● **ACTIVITY**
To complete this task, print all the data below exactly but leave out the images.

Page-level text extractions
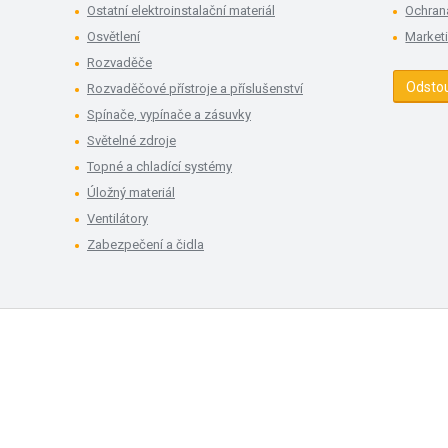
Ostatní elektroinstalační materiál
Ochran
Osvětlení
Market
Rozvaděče
Odsto
Rozvaděčové přístroje a příslušenství
Spínače, vypínače a zásuvky
Světelné zdroje
Topné a chladící systémy
Úložný materiál
Ventilátory
Zabezpečení a čidla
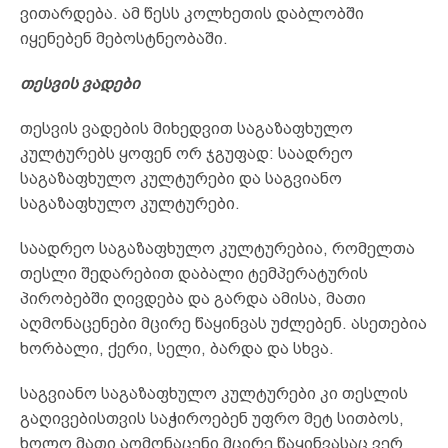
ვითარდება. ამ წესს კოლხეთის დაბლობში
იყენებენ მებოსტნეობაში.
თესვის ვადები
თესვის ვადების მიხედვით საგაზაფხულო
კულტურებს ყოფენ ორ ჯგუფად: საადრეო
საგაზაფხულო კულტურები და საგვიანო
საგაზაფხულო კულტურები.
საადრეო საგაზაფხულო კულტურებია, რომელთა
თესლი შედარებით დაბალი ტემპერატურის
პირობებში ღივდება და გარდა ამისა, მათი
აღმონაცენები მცირე წაყინვას უძლებენ. ასეთებია
ხორბალი, ქერი, სელი, ბარდა და სხვა.
საგვიანო საგაზაფხულო კულტურები კი თესლის
გაღივებისთვის საჭიროებენ უფრო მეტ სითბოს,
ხოლო მათი აღმონაცენი მცირე წაყინვასაც ვერ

● **RESULT FOR THIS TASK**
Ostatní elektroinstalační materiál
Ochran
Osvětlení
Market
Rozvaděče
Odsto
Rozvaděčové přístroje a příslušenství
Spínače, vypínače a zásuvky
Světelné zdroje
Topné a chladící systémy
Úložný materiál
Ventilátory
Zabezpečení a čidla
ვითარდება. ამ წესს კოლხეთის დაბლობში
იყენებენ მებოსტნეობაში.
თესვის ვადები
თესვის ვადების მიხედვით საგაზაფხულო
კულტურებს ყოფენ ორ ჯგუფად: საადრეო
საგაზაფხულო კულტურები და საგვიანო
საგაზაფხულო კულტურები.
საადრეო საგაზაფხულო კულტურებია, რომელთა
თესლი შედარებით დაბალი ტემპერატურის
პირობებში ღივდება და გარდა ამისა, მათი
აღმონაცენები მცირე წაყინვას უძლებენ. ასეთებია
ხორბალი, ქერი, სელი, ბარდა და სხვა.
საგვიანო საგაზაფხულო კულტურები კი თესლის
გაღივებისთვის საჭიროებენ უფრო მეტ სითბოს,
ხოლო მათი აღმონაცენი მცირე წაყინვასაც ვერ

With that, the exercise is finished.